What you will do:
The answer is the full set of records, given again exactly and without images.

....................

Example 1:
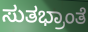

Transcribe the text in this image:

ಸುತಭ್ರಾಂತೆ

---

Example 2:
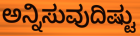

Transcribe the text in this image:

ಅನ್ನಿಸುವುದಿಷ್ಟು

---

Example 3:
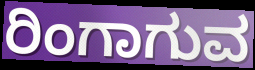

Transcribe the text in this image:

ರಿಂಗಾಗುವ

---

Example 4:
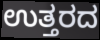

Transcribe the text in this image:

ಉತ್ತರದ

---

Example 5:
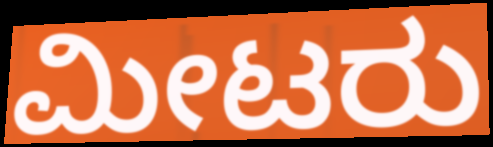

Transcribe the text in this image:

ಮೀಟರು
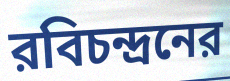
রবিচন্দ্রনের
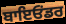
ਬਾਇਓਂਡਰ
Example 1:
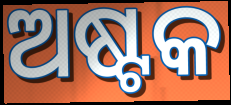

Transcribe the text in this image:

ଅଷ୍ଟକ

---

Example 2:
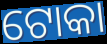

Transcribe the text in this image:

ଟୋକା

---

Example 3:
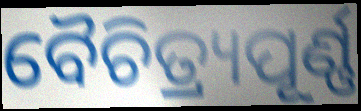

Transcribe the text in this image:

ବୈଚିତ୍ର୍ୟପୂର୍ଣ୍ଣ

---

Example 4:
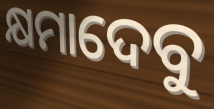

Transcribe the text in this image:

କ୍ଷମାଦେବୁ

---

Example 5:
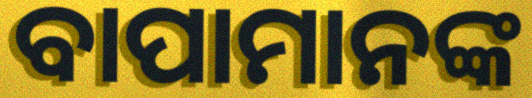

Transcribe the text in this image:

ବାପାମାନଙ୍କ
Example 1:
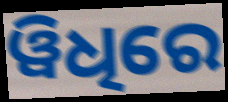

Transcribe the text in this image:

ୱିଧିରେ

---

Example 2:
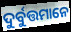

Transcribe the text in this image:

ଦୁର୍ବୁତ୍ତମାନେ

....................

Your response:
Example 1:

Transcribe the text in this image:

ಸುತಭ್ರಾಂತೆ

---

Example 2:

Transcribe the text in this image:

ಅನ್ನಿಸುವುದಿಷ್ಟು

---

Example 3:

Transcribe the text in this image:

ರಿಂಗಾಗುವ

---

Example 4:

Transcribe the text in this image:

ಉತ್ತರದ

---

Example 5:

Transcribe the text in this image:

ಮೀಟರು
রবিচন্দ্রনের
ਬਾਇਓਂਡਰ
Example 1:

Transcribe the text in this image:

ଅଷ୍ଟକ

---

Example 2:

Transcribe the text in this image:

ଟୋକା

---

Example 3:

Transcribe the text in this image:

ବୈଚିତ୍ର୍ୟପୂର୍ଣ୍ଣ

---

Example 4:

Transcribe the text in this image:

କ୍ଷମାଦେବୁ

---

Example 5:

Transcribe the text in this image:

ବାପାମାନଙ୍କ
Example 1:

Transcribe the text in this image:

ୱିଧିରେ

---

Example 2:

Transcribe the text in this image:

ଦୁର୍ବୁତ୍ତମାନେ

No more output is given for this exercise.